WHAT YOU ARE ASKED TO DO: Please update the rows below, replacing every "onze website" with "de website" and leaving everything else unchanged.

GIVEN DATA:
○ ○ ○

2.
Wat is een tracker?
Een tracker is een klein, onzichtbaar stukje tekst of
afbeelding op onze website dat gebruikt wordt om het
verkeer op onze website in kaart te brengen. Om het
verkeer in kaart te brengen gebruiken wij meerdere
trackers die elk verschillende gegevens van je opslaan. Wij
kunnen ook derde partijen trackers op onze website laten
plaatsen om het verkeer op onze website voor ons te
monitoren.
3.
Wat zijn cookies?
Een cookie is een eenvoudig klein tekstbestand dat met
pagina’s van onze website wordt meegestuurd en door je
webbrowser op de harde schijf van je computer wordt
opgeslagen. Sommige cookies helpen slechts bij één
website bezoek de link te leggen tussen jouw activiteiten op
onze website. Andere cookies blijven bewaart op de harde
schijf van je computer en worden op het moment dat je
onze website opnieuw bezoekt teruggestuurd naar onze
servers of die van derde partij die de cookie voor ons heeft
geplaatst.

○ ○ ○

EXERCISE RESULT:
2.
Wat is een tracker?
Een tracker is een klein, onzichtbaar stukje tekst of
afbeelding op de website dat gebruikt wordt om het
verkeer op de website in kaart te brengen. Om het
verkeer in kaart te brengen gebruiken wij meerdere
trackers die elk verschillende gegevens van je opslaan. Wij
kunnen ook derde partijen trackers op de website laten
plaatsen om het verkeer op de website voor ons te
monitoren.
3.
Wat zijn cookies?
Een cookie is een eenvoudig klein tekstbestand dat met
pagina’s van de website wordt meegestuurd en door je
webbrowser op de harde schijf van je computer wordt
opgeslagen. Sommige cookies helpen slechts bij één
website bezoek de link te leggen tussen jouw activiteiten op
de website. Andere cookies blijven bewaart op de harde
schijf van je computer en worden op het moment dat je
de website opnieuw bezoekt teruggestuurd naar onze
servers of die van derde partij die de cookie voor ons heeft
geplaatst.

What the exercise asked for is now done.